Austrade New Zealand
Austrade New Zealand business development manager Hansel Dunlop offers exporters the low down on the Kiwi TCF market.
What you need to know
If you are an existing label with strong sales in Australia looking for some sustainable growth in 2008 then consider New Zealand as your next export market.
Most distributors will tell you a good rule of thumb is that a properly launched Australian label can generate 20 to 30 per cent of the value of its Australian sales in New Zealand. This represents well-managed sales growth for a year and investigating the market potential is an inexpensive exercise when measured against other targets for expansion. Australian labels already selling into this market include Ksubi, Sass & Bide, Leona Edmiston, Kirrily Johnston, Kornerd and Wish.
Business opportunities
Australian fashion is well represented across all levels of New Zealand retail but the opportunities are always there for labels that present something novel to the consumer.
The fashion market in New Zealand is different from Australia. The colour palette is more Melbourne than Sydney, and we have a proper winter, so some ranges are too lightweight. In any case, it is always worth investigating the market and running your product past a few distributors or agents.

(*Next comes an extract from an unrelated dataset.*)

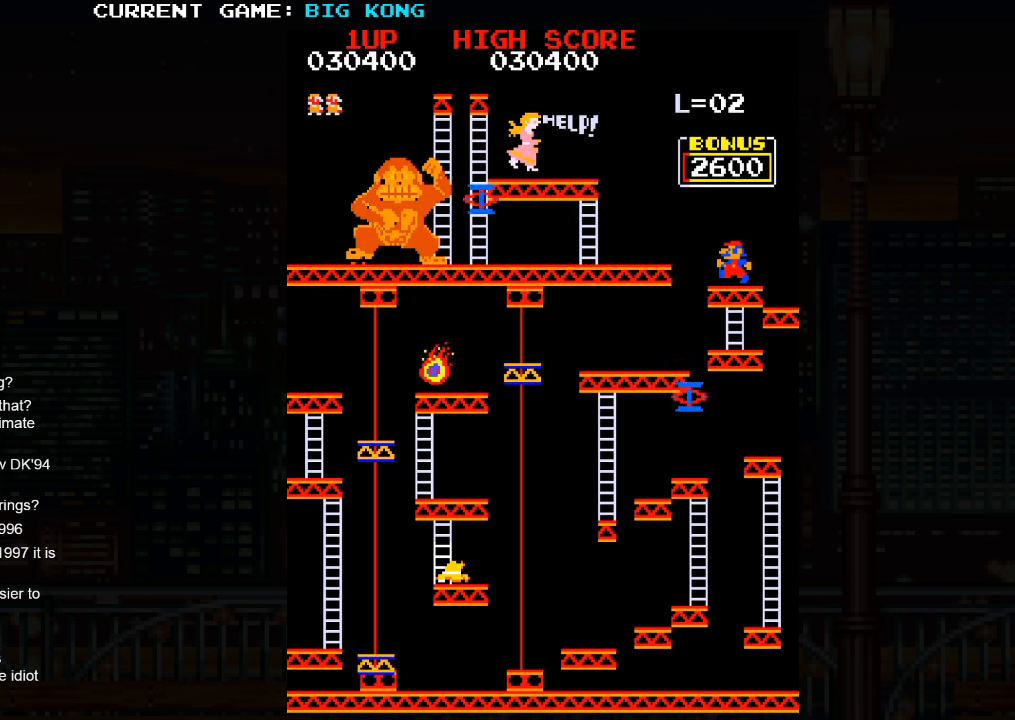
{"buttons": [], "left_stick": "center", "events": [[250, "SQUARE", "down"], [367, "SQUARE", "up"], [450, "left_stick", "center"]]}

I would be the first to say that I'm constantly surprised by what actually sells and what does not. It is best to make no assumptions at all and seek the opinions of those people who are actually out on the road selling, who know the retailers, and know what works. Getting a feel for the level of interest in this way can be a quick process and most people in the industry will be very honest about your prospects.
The main barrier to entering the market is that the extra cost of freight, distribution margins, and exchange rate can cause your retail price to get too high.
Do your homework
The cost of Australian clothing sold in New Zealand typically works out at about 10 - 20 per cent more expensive than the same product in an Australian retailer.
However, the actual costs to ship the product and distribute it are much higher and it is the label that has to absorb the loss of margin. You cannot expect to make more profit per unit in New Zealand than you would in Australia. The benefits of selling additional volume however, should offset the decrease in margin. Although the prospects are good for Australian made labels, finding a suitable distributor is difficult and these labels will need to concentrate on identifying a motivated commission agent.
Dealing with trade
Personal relationships, like in Australia, are very important in New Zealand. Good distributors and agents are looking for people they can work alongside for the long term. The successful partnerships that I have helped develop usually work in a very transparent fashion with both parties being aware of the margins involved. New Zealanders are generally averse to haggling and will take a price at face value unless it is made clear that there is room for negotiation.
Conversely, nobody will question your need to make a fair margin. Whatever path to market you choose, the key is to keep your costs as low as possible. An arrangement that is becoming more common is one where the distributor purchases direct from the offshore manufacturer at cost, and then pays a royalty to the Australian label within a specified time frame. This works because it reduces additional freight charges, double handling, and bypasses the duty drawback system, which can be an administrative hurdle for small operators.